Dr. Rüdiger Holzbach
Chefarzt der Klinik für Psychiatrie, Psychotherapie und Psychosomatik im Klinikum Hochsauerland

Gibt es beim Thema Suchtgefahr grundsätzlich Unterschiede zwischen Bier und anderen alkoholischen Getränken (zum Beispiel Wein, Schnaps etc.)?

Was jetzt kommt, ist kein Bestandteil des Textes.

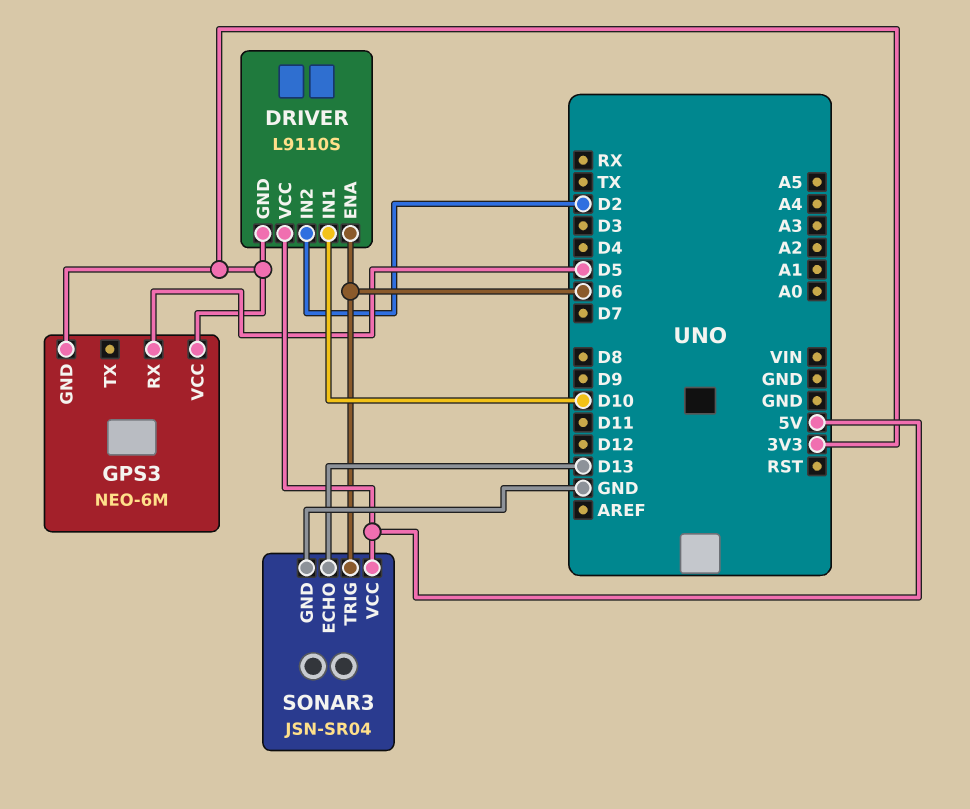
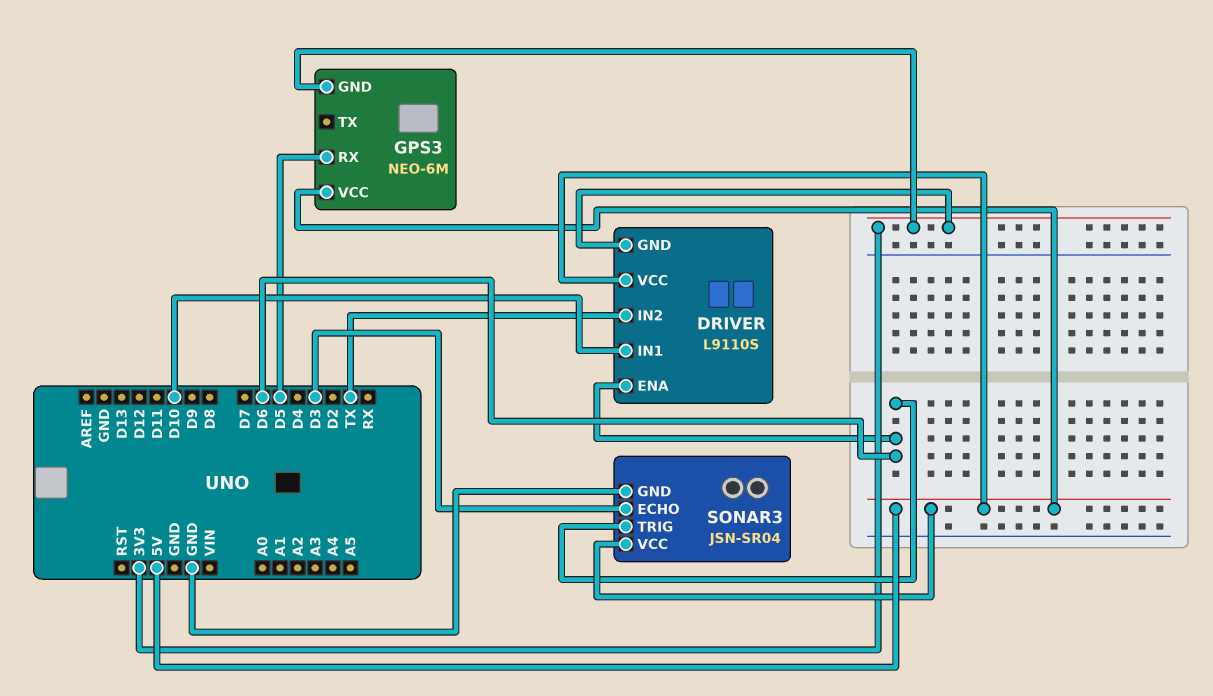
DRIVER pin IN2: D2 -> TX
GPS3 pin VCC: 3V3 -> 5V
SONAR3 pin ECHO: D13 -> D3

Klares „Jein“. Entscheidend für die körperliche Schädigung und die Entwicklung einer Abhängigkeit ist die Menge reinen Alkohols, die in den Getränken „verpackt“ sind. Die „Verdünnung“ von Alkohol im Bier im Vergleich zu beispielsweise Schnaps führt nicht zu einer Reduktion der Risiken. Andersherum wird man von einem Liter Schnaps entsprechend schneller Schäden und Abhängigkeit haben, als wenn man einen Liter Wein oder einen Liter Bier am Tag trinkt, weil entsprechend mehr Alkohol damit aufgenommen wird.

Was raten Sie jemandem, der spürt, dass er die Grenze von Genuss zur Sucht überschritten hat?

Ehrlich gesagt mag ich den Begriff Genuss in Verbindung mit Alkohol nicht so gerne, weil es zur Verharmlosung der Risiken beiträgt. Auch Verniedlichungen wie „ein Gläschen“ oder „mein Weinchen“ sind gefährlich. Der erste Schritt sollte immer sein, sich ehrlich Rechenschaft über sein Trinkverhalten abzulegen. Zu der Erkrankung gehört, dass man zuerst anfängt sich selber zu belügen, sich selber etwas vorzumachen. Ein erster Schritt kann deshalb sein, ein sogenanntes Trinktagebuch zu führen. Dies kann eine einfache Strichliste sein, um sich über die Menge klar zu werden. Verfeinert werden kann dies durch zusätzliche Angaben wie aus welcher Stimmung heraus wurde getrunken, mit wem und an welchem Ort, aus welchem Anlass. Dies kann dazu genutzt werden, um für sich selber zu entscheiden, ob man weiter Alkohol so einsetzen möchte oder ob man alternative Strategien nutzen kann. Wenn man merkt, dass man mit diesen einfachen Hilfsmitteln nicht weiter kommt, sind Suchtberatungsstellen, der Hausarzt oder auch Selbsthilfegruppen niedrigschwellige Angebote, die einem weiterhelfen können.